The proposal brought forth by Republican politicians deals with the challenging situation of ectopic pregnancies. This occurs when an embryo becomes implanted on the mother's Fallopian tube or elsewhere in the body instead of in the uterus. When this happens, the pregnancy cannot go forward. According to the Mayo Clinic, the fertilized egg cannot survive in this state. Allowing it to proceed and allowing the tissue to continue to grow unchecked can result in bleeding and damage that can become life-threatening for the mother. Under the bill, doctors would be required to take the embryo and place it into the woman's uterus — the theory being that it will allow the pregnancy to continue under normal conditions. However, medical professional say that the proposed procedure is not possible. According to the American College of Obstetricians and Gynecologists, an ectopic pregnancy "cannot move or be moved to the uterus, so it always requires treatment.”

The Ohio legislation essentially ignores this scientific fact. On top of that, it would define a fertilized egg as an “unborn child,” putting the doctors in the state in an impossible to navigate position: either carry out a medical procedure that is not possible or face charges of “abortion murder,” which carries a penalty of life in prison. The proposed bill also establishes a new crime called "aggravated abortion murder” which is punishable by death.
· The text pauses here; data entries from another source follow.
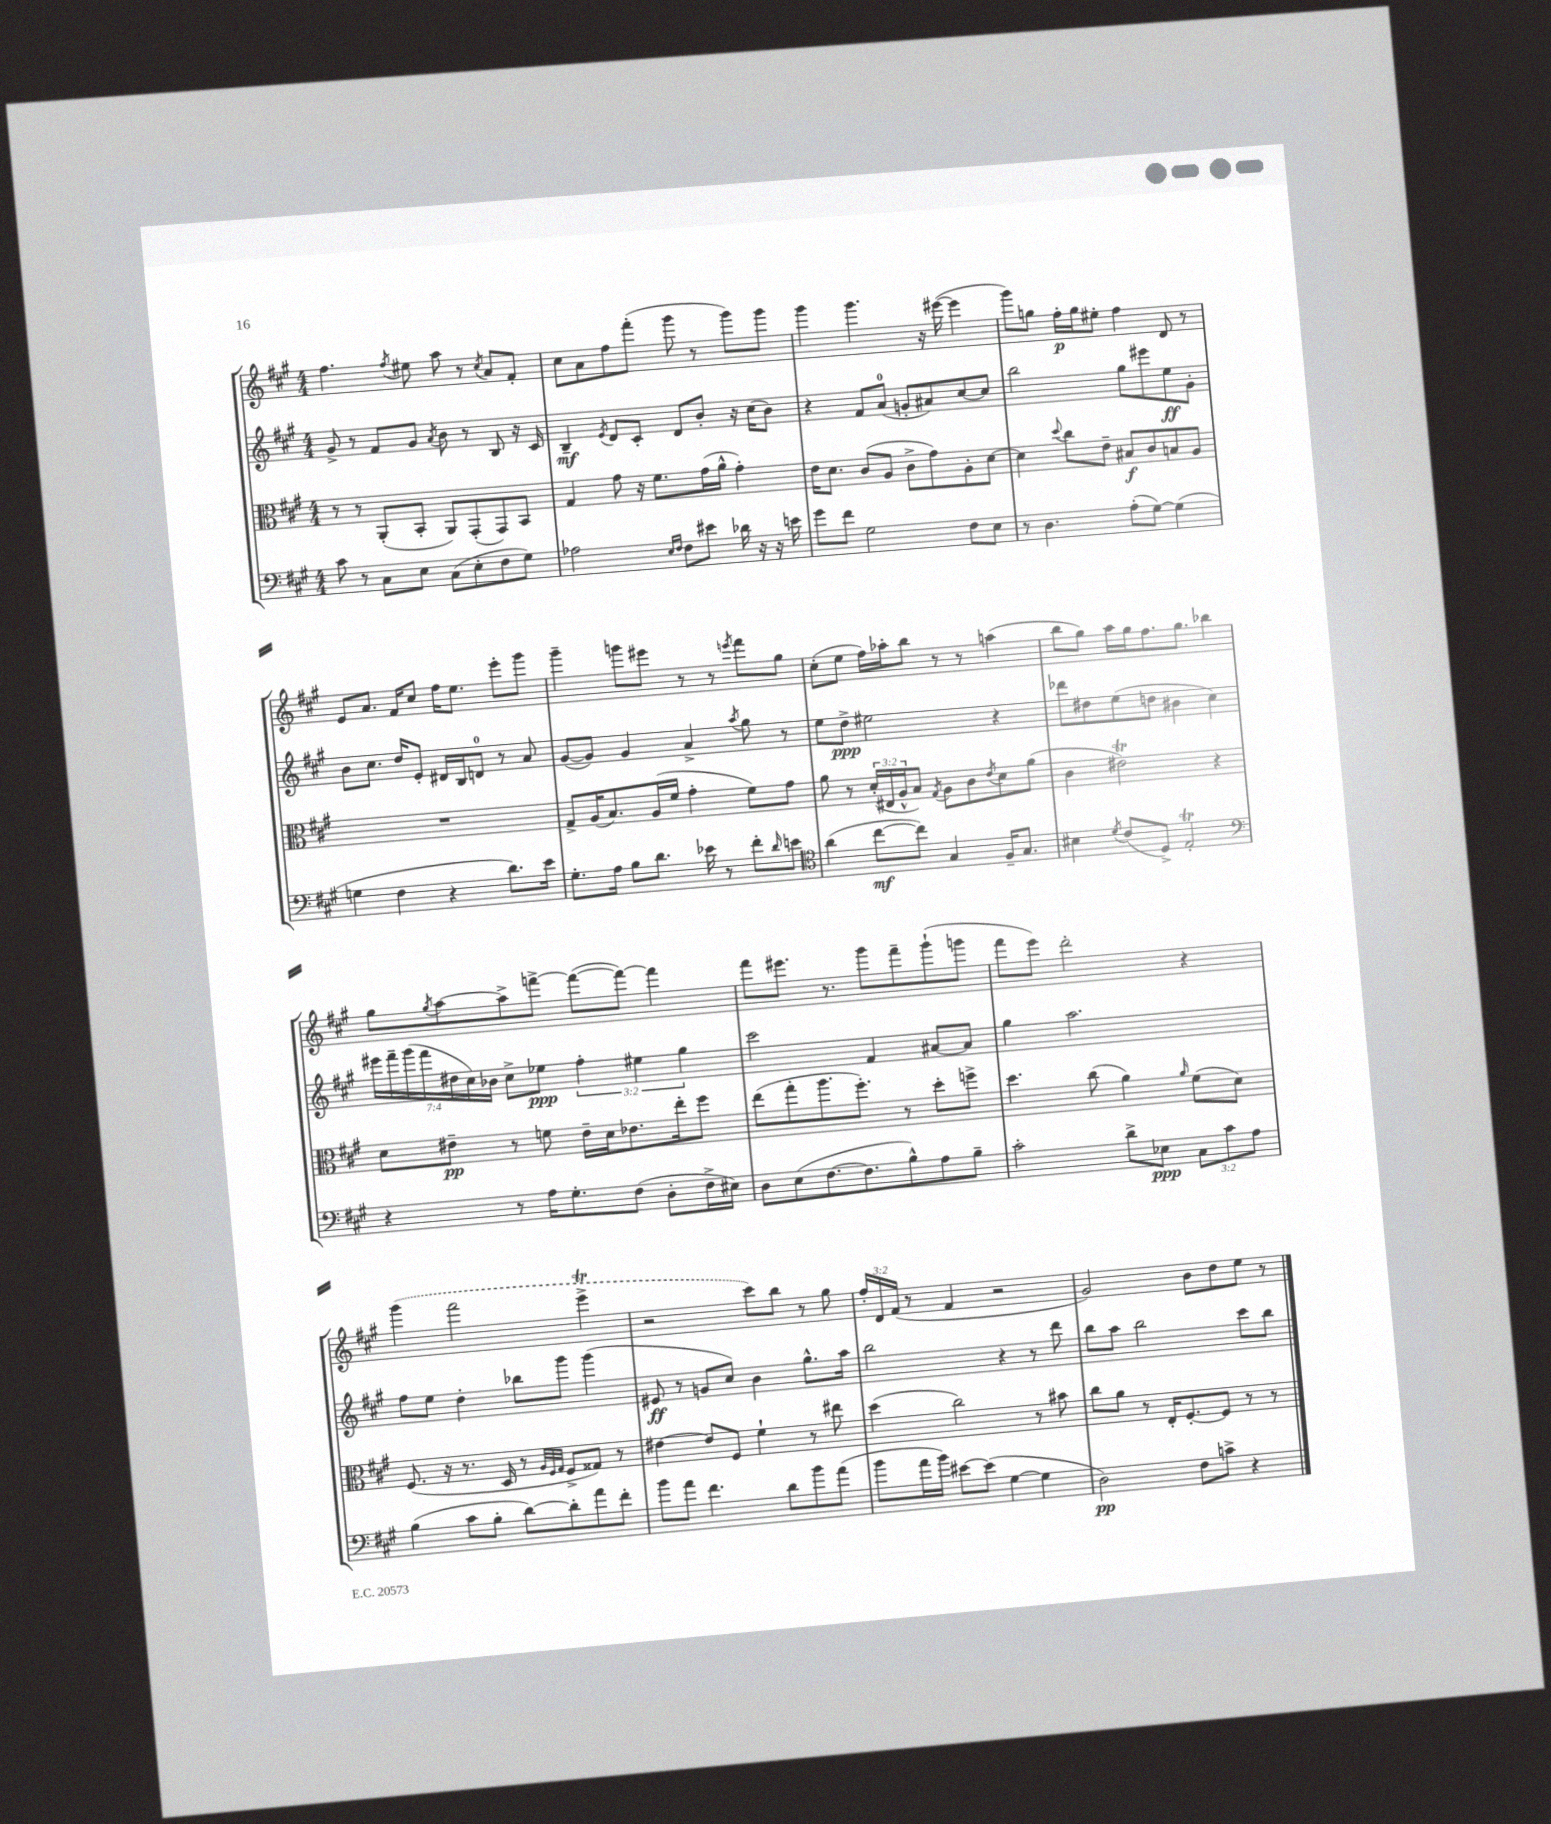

**kern	**kern	**kern	**kern
*staff4	*staff3	*staff2	*staff1
*clefF4	*clefC3	*clefG2	*clefG2
*k[f#c#g#]	*k[f#c#g#]	*k[f#c#g#]	*k[f#c#g#]
*M4/4	*M4/4	*M4/4	*M4/4
8c#	8r	8g#^	4.ff#
8r	8r	8r	.
8C#	(8AA'	8f#	.
.	.	.	8qff#
8E	8BB'	8g#	8ee#
.	.	8qa	.
(8C#	8AA)	8b	8aa
8E'	(8GG#'	8r	8r
.	.	.	8qcc#
8F#	8GG#)	8B	8a
8G#)	8BB	16r	8f#'
.	.	16c#	.
=	=	=	=
2A-	4G#	4B~	8cc#
.	.	.	8a
.	.	8qe	.
.	8g#	8d	8ff#
.	16r	8c#'	(8fff#'
.	8.f#	.	.
16qqE	.	.	.
16qqF#	.	.	.
8F#	.	8d	8ggg#
8e#	(16g#	8b'	8r
.	16a^^	.	.
16d-	4g#')	16r	8ggg#)
16r	.	(16cc#	.
16r	.	8b)	8ggg#
16e	.	.	.
=	=	=	=
8g#	16e	4r	4ggg#
.	8.d	.	.
8f#	.	.	.
2G#	(8c#	8f#	4.ggg#
.	8A	(8a	.
.	8c#^	8g'	.
.	8g#)	8a#)	16r
.	.	.	([16eee#
8F#	8A'	[8cc#	4eee#]
8E	[8d	8cc#]	.
=	=	=	=
8r	4d]	2bb	8ggg#)
4.D	.	.	8gg
.	8qqdd	.	.
.	8cc#	.	16ff#'
.	.	.	16gg
.	8e~	.	8ee#'
(8A'	8B#	8gg#	4ff#
[8G#)	8c#	8eee#	.
(4G#]	8B	8ee	8d
.	8A	8g#'	8r
=	=	=	=
4G	1r	8b	8e
.	.	8.cc#	8.a
4F#	.	.	.
.	.	16dd	16f#
.	.	8e'	8cc#
4r	.	16d#	16ff#
.	.	16B	8.ee
.	.	8d	.
8.d)	.	8r	8eee'
.	.	8a	8ggg#
16e	.	.	.
=	=	=	=
8.G#'	8G#^	([8g#	4ggg#~
.	(16A	8g#])	.
16A	8.B)	.	.
8B	.	4g#	8ggg
8.d	(16A	.	8eee#
.	16f#	.	.
.	4g#'	4a^	8r
16e-	.	.	.
8r	.	.	8r
.	.	8qaa	8qeee
8f#'	8f#)	8gg#	8fff#
16qqd	.	.	.
8e	8g#	8r	8gg#
=	=	=	=
*clefC4	*	*	*
(4a	8a	8ee	(8cc#'
.	8r	8dd^	8ee
[8cc#	(24d'	2ee#	16ff#)
.	24E#	.	.
.	.	.	16aa-'
.	24A^^	.	.
8cc#])	8B)	.	8bb
.	8qG#	.	.
4G#	8A	.	8r
.	8c#	.	8r
.	8qe	.	.
16F#~	8d	4r	(4aa
8.G#	.	.	.
.	(8a	.	.
=	=	=	=
4B#	4c#	8ddd-	8bb
.	.	8dd#	8gg#)
8qd	.	.	.
(8c#	2e#)	(8ee	16aa
.	.	.	16gg#
8D^)	.	8dd	8.ff#
2E'	.	4b#	.
.	.	.	8.gg#
.	4r	4cc#)	4bb-
=	=	=	=
*clefF4	*	*	*
4r	8d	28eee#	8gg#
.	.	28fff#~	.
.	.	(28ggg#	.
.	.	28fff#	.
.	.	.	8qgg#
.	8e#~	.	[8aa
.	.	28dd#	.
.	.	28cc#)	.
.	.	28b-	.
8r	8r	8cc#^	8aa^]
16A	8f	8ee-	[8fff^
8.G#'	.	.	.
.	16e#~	6ff#'	(8fff_
.	16d	.	.
(8F#	8.e-	.	8fff_)
.	.	6ee#	.
8D'	.	.	4fff]
.	16ee'	.	.
.	.	6gg#	.
16F#^	8ff#	.	.
16E#)	.	.	.
=	=	=	=
8D	(8ee	2ccc#	8fff#
(8E	8gg#'	.	8.eee#
[8.F#	8.aa	.	.
.	.	.	8.r
8.F#]	8.ff#')	.	.
.	.	4f#	8ggg#
8B^^)	8r	.	8fff#~
8A	8dd'	[8a#	(8ggg#`
8B~	8ff^	8a#]	8ggg
=	=	=	=
2c#'	4.dd	4gg#	8fff#
.	.	.	8eee)
.	.	2.aa	2ddd'
.	(8cc#	.	.
8d^	4a)	.	.
8E-	.	.	.
.	16qqa	.	.
12C#	(8f#	.	4r
12c#	.	.	.
.	8d)	.	.
12A	.	.	.
=	=	=	=
(4B	(8.F#	8ff#	(4ggg#
.	.	8ee	.
.	16r	.	.
8c#	8.r	4dd'	2fff#
8B'	.	.	.
.	16D	.	.
[8d)	8r	8bb-	.
.	32qqA	.	.
.	32qqF#	.	.
.	32qqG#	.	.
8d']	8F#^	8ggg#	.
8a	8G##)	(4ggg#	4eee^
8f#'	8r	.	.
=	=	=	=
8b	[4e#	8e#	2r
8a	.	8r	.
4.f#	8e#]	8g	.
.	8F#	8cc#)	.
.	4f#`	4b	8ccc#)
8d	.	.	8bb
8b	8r	8.gg#^^	8r
(8a	8ee#	.	8gg#
.	.	16aa	.
=	=	=	=
8b	(4dd	2bb	24ff#'
.	.	.	24d
.	.	.	(24f#
16a	.	.	8r
16b)	.	.	.
[8e#	2cc#)	.	4f#
(8e#]	.	.	.
[4G#	.	4r	2r
4G#]	8r	8r	.
.	8b#	8ddd	.
=	=	=	=
2D)	8cc#	8bb	2g#)
.	8a	8aa	.
.	8r	2bb	.
.	16E'	.	.
.	[8.F#'	.	.
8F#	.	.	8b
8c^	8F#]	.	8dd
4r	8r	8ccc#	8ee
.	8r	8bb	8r
==	==	==	==
*-	*-	*-	*-
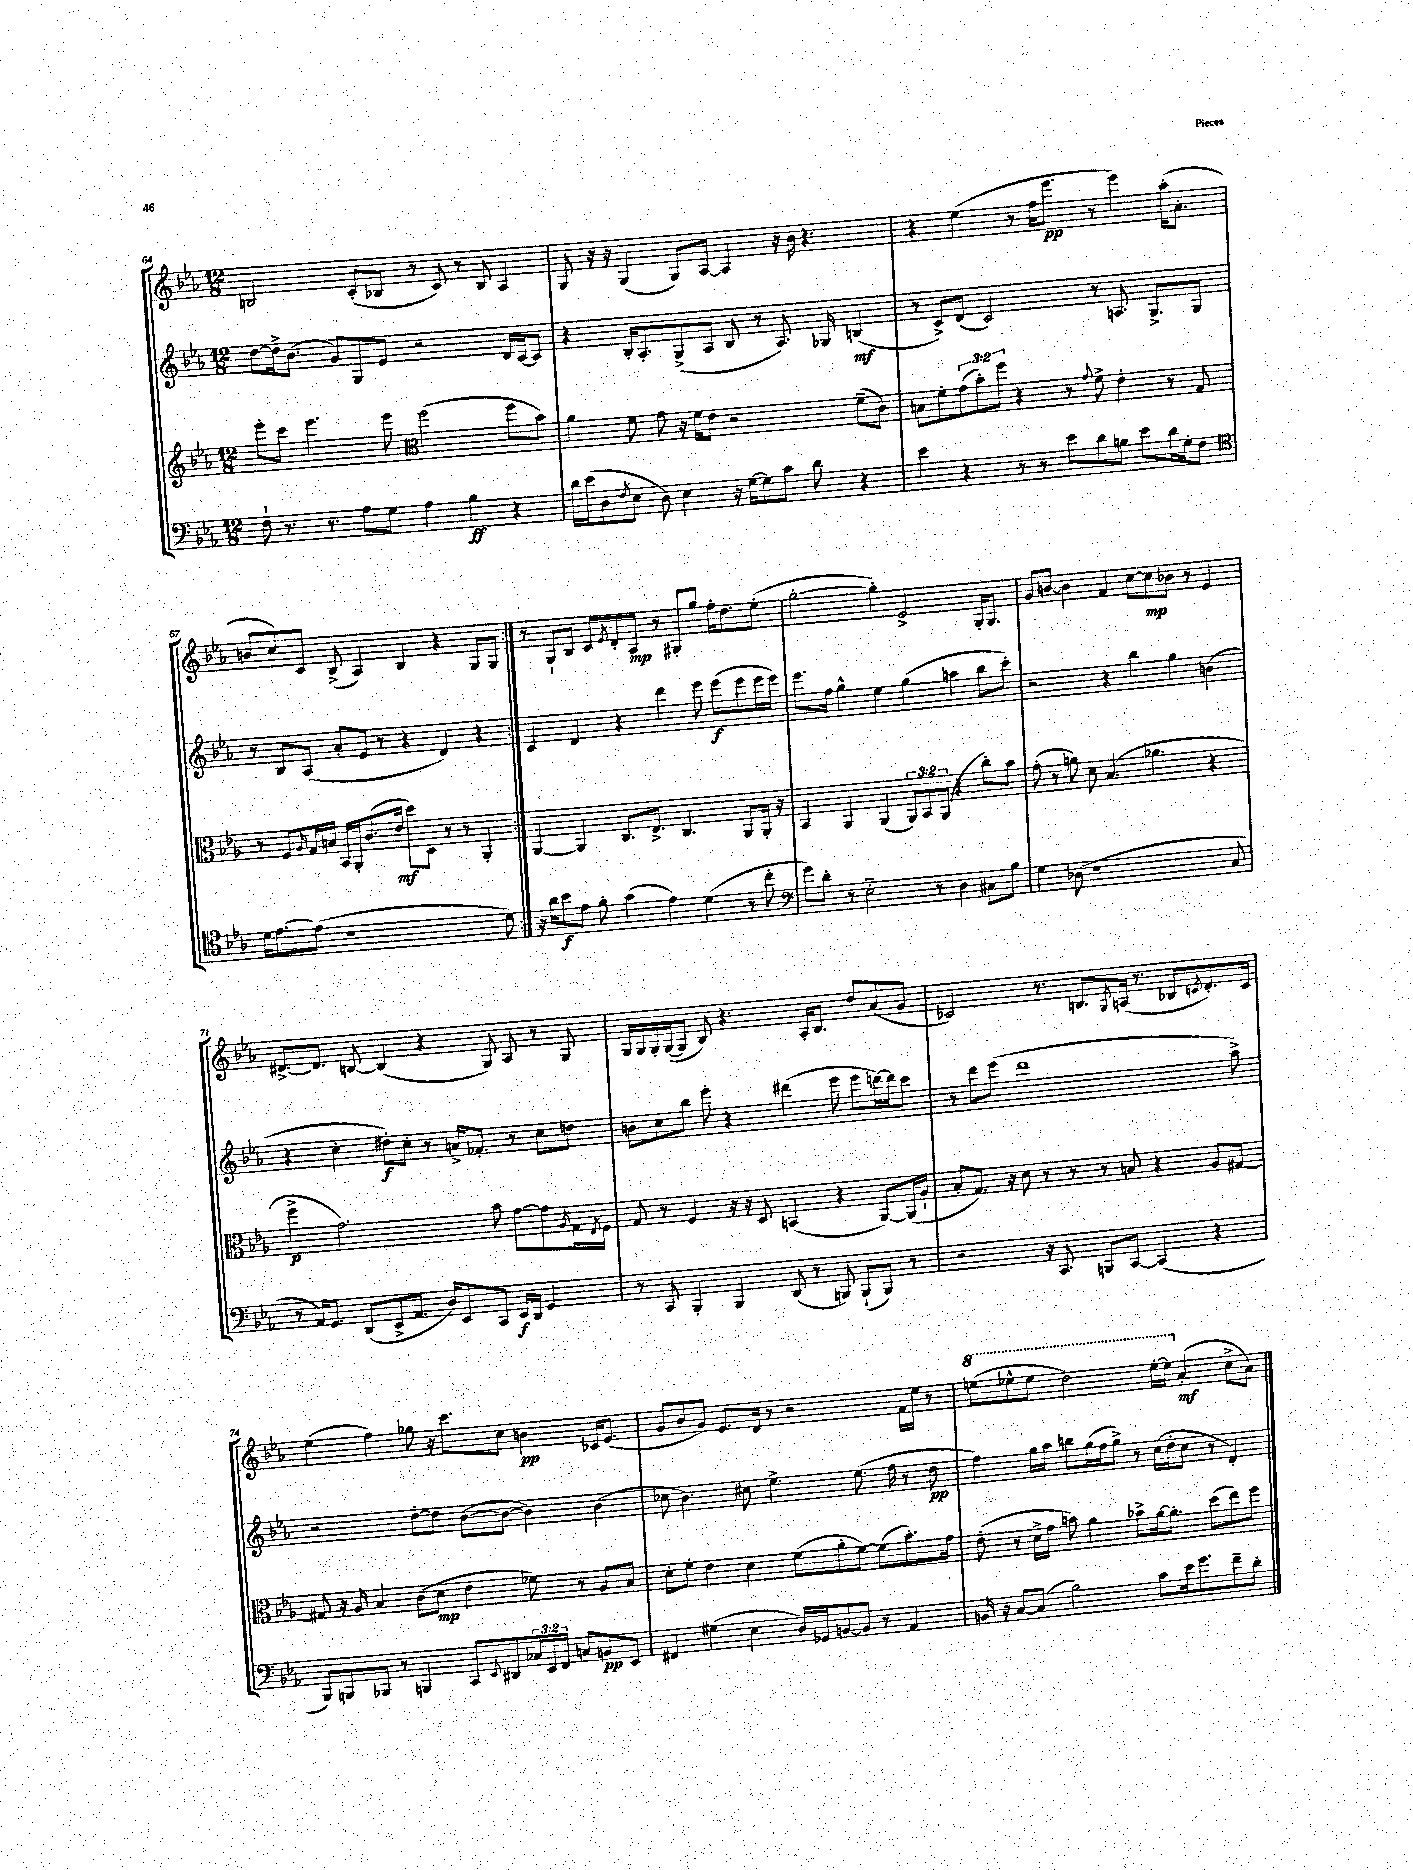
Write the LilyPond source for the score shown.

<<
\new StaffGroup <<
\new Staff = "s0" {
    \clef treble \key ees \major \numericTimeSignature \time 12/8
    \repeat volta 2 { b2 c'8-.( bes8 r8 c'8) r8 bes8 aes4 |
    g8 r16 r16 g4( g8) aes8~ aes4 r16 bes'16 r4. |
    r4 ees''4( r8 f''16 ees'''8.\pp r8 ees'''4) aes''16-.( aes'8.-. |
    b'8 c''8) c'8 bes8->( aes4) bes4 r4 g8 g8 | }
    r8 g8-! bes8 c'8 \acciaccatura { ees'8 } d'8-. aes8\mp r8 gis8-. g''8 f''16-. d''8. ees''8-.( |
    g''2~-. g''4-.) ees'2-> g16-. g8. |
    g'8 b'8~ b'4 f'4 c''8~ c''8\mp bes'8 r8 ees'4 |
    dis'8.~-> dis'8. b8~ b4( r4 g8) aes8 r8 g8 |
    g16 g16 g16-. g16~( g8 bes8) r4. aes16-. bes8. d''8 aes'8( g'8 |
    ces'2) r8. b8. \acciaccatura { g8 } a16( r8. bes8 \acciaccatura { c'8 } d'8.-.) c'16 |
    ees''4( f''4) ges''8 r16 c'''8. c''8 b'4\pp ces'16 ees'8.( |
    g'8 bes'8 g'8) ees'8. d'16 r8 r2 f'16 ees''16 r8 |
    \ottava #1 e'''8( ees'''8-^ ees'''8 d'''2) ees'''16~-. ees'''16 \ottava #0 aes'4-.\mf( c''8-> aes'8) \bar "|." |
}
\new Staff = "s1" {
    \clef treble \key ees \major \numericTimeSignature \time 12/8
    \repeat volta 2 { d''8~ d''16-> bes'8.( g'8) g8 ees'8 r2 d'16 c'16~ c'8 |
    r4 bes16-. aes8.-. g8->( aes8 bes8 r8 aes8.) ges16 b4\mf( |
    r8 c'8->) d'8( c'2) r8 a8. g8.-> g8 |
    r8 bes8 aes8( aes'8-. ees'8 r8 r4 d'4) r4 | }
    c'4 d'4 r4 d'''4 ees'''8 ees'''8\f( ees'''8 ees'''16 ees'''16) |
    ees'''8. f''16 g''4-^ ees''4 g''4( a''4 bes''8 c'''8-.) |
    r2 r4 bes''4 g''4 b'4( |
    r4 c''4-. dis''8-.\f) c''8-. r8 a'16-> fes'8.-. r8 c''8 d''8 |
    b'8 c''8 bes''8 ees'''8-. r4 dis'''4( ees'''8 ees'''8 d'''16~) d'''16 c'''8 |
    r8 d'''8 ees'''8( d'''1 aes''8->) |
    r2 d''8~-. d''8 bes'8~( bes'8~ bes'4) bes'4( |
    ces''8 bes'4.) cis''8 ees''4.-> ees''8.( f''16 r8 d''8\pp |
    f''4) g''16 aes''16 b''8 g''16( f''16 g''8->) r8 c''16( d''16-. c''8 r8 d'4-.) \bar "|." |
}
\new Staff = "s2" {
    \clef treble \key ees \major \numericTimeSignature \time 12/8 \override Staff.TupletNumber.text = #tuplet-number::calc-fraction-text
    \repeat volta 2 { ees'''8-. c'''8 ees'''4. ees'''8 \clef alto f''2( f''8 bes'8) |
    aes'4 f'8 g'8 r16 f'16 ees'8 r2 f'8--( c'8) |
    b8 f'8-. \tuplet 3/2 { g'8( bes'8-.) f''8 } r4 r8 \appoggiatura { g'8 } f'8-> ees'4-. r8 g8 |
    r8 f8 \grace { aes16 } g16 b16 bes,16 aes,16-. c'8.( ees'16\mf d''8) d8 r8 r8 aes,4-. | }
    aes,4~ aes,4 c8. ees8.-> c4. aes,8 aes,16-. r16 |
    bes,4 aes,4 aes,4( \tuplet 3/2 { aes,8) bes,8 aes,8( } r4 c''8-.) bes'8 |
    g'8-.( r8 a'8) d'8 bes4.( aes'4. r4 |
    f''4->\p g'2.) bes'8 g'8~ g'8 \acciaccatura { aes8 } g16 \acciaccatura { ees8 } f16 |
    g8 r8 f4 r16 r16 d8 b,4( r4 aes,8~) aes,16( aes16-! |
    bes8-. g8.) r16 d'8 r8 r8 r8 b8 r4 aes8 gis8~ |
    gis8 r16 aes16 bes4 c'8( d'8\mp ees'4 fes'8) r8 aes8 bes8 |
    d'8-. f'8-. ees'4 d'4 f'8( aes'8-. f'8~) f'8( bes'8.-.) g'16 |
    ees'8-.( r8 d'16-> g'16 b'8) aes'4 bes'8-> aes'16~ aes'8.-. d''8( ees''8) f''8 \bar "|." |
}
\new Staff = "s3" {
    \clef bass \key ees \major \numericTimeSignature \time 12/8 \override Staff.TupletNumber.text = #tuplet-number::calc-fraction-text
    \repeat volta 2 { f8-! r8. r8. aes8 g8 aes4 bes4\ff r4 |
    d'16 ees'16( d8 \acciaccatura { f8 } ees8 d8) ees4 r16 g16~ g8 c'8 d'8 r4 |
    ees'4 r4 r8 r8 ees'8 d'8 b8 ees'8 d'16 g16-. f8 |
    \clef tenor d'16 ees'8.~ ees'8( r1 d'8) | }
    r16 aes'16 bes'8\f ees'8 f'8-. g'4( ees'4) d'4( r8 c''8-. |
    \clef bass g'8) d'8-. r8 ees2-_ r8 d4 cis8 bes8 |
    g4 des8( r1 c8 |
    r8 aes,16) g,8. d,8( ees,8-> aes,8. d16) ees,8 c,8 ees,16\f d,16 g,4 |
    r8 c,8 bes,,4-. bes,,4 d,8( r8 b,,8) b,,8-!( b,,8) r8 |
    r2 r16 c,8. b,,8 c,8~ c,4( r4 |
    bes,,8) b,,8 bes,,8 r8 b,,4 c,8 \appoggiatura { ees,8 } dis,8 \tuplet 3/2 { ces16 ees,16 f,16 } c8 b,8\pp ees,8 |
    fis,4 gis4( ees4 d16) ges,16 b,8~ b,8 r8 aes,4 |
    b,16 r16 c8~ c8( bes2) c'8 ees'16 g'8. f'8-- d'8-. \bar "|." |
}
>>
>>
\layout { \context { \Score currentBarNumber = #64 } }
This isn't the first time Ohio lawmakers have tried to require doctors to attempt to preserve dangerous and unviable pregnancies. In May of this year, lawmakers attempted to pass a similar bill that would have required doctors to attempt to implant an ectopic pregnancy in a woman's uterus. Doctors and medical professionals pushed back against the legislation at the time, again noting that it is simply not possible to do. By continuing to push the idea, Ohio Republicans are pushing misinformation about pregnancies and abortion, causing confusion for women who experience this difficult and painful medical complication and making the process of addressing these situations medically needlessly complicated for doctors. John Becker, the author of the original bill presented in May and a co-sponsor of the latest piece of proposed legislation, called opponents of the bill "crazy" and claimed opposition came from the "abortion lobby" rather than from concerned doctors who would be placed in the position of carrying out an impossible medical procedure or face criminal charges.

Ohio has been at the forefront of these types of restrictive and extreme measures to attempt to restrict access to abortion, even when it is medically necessary. Last year, the state passed a "heartbeat bill" that made it illegal to get an abortion after the sixth week of pregnancy despite the fact that many women don't even know they are pregnant at six weeks. Reproductive rights groups were able to challenge the law in court and prevent it from going into effect, but these attempts to cut off access to necessary care continue. Given the fact that the latest bill requires doctors to perform an impossible procedure, it seems clear that Ohio lawmakers are not concerned about the lives of mothers or about healthcare but rather are exclusively interested in the politics of banning abortion. Should the bill pass, expect legal challenges to keep it from becoming law — but know that women's lives are being put at risk in Ohio by politicians who are ignoring science and playing politics.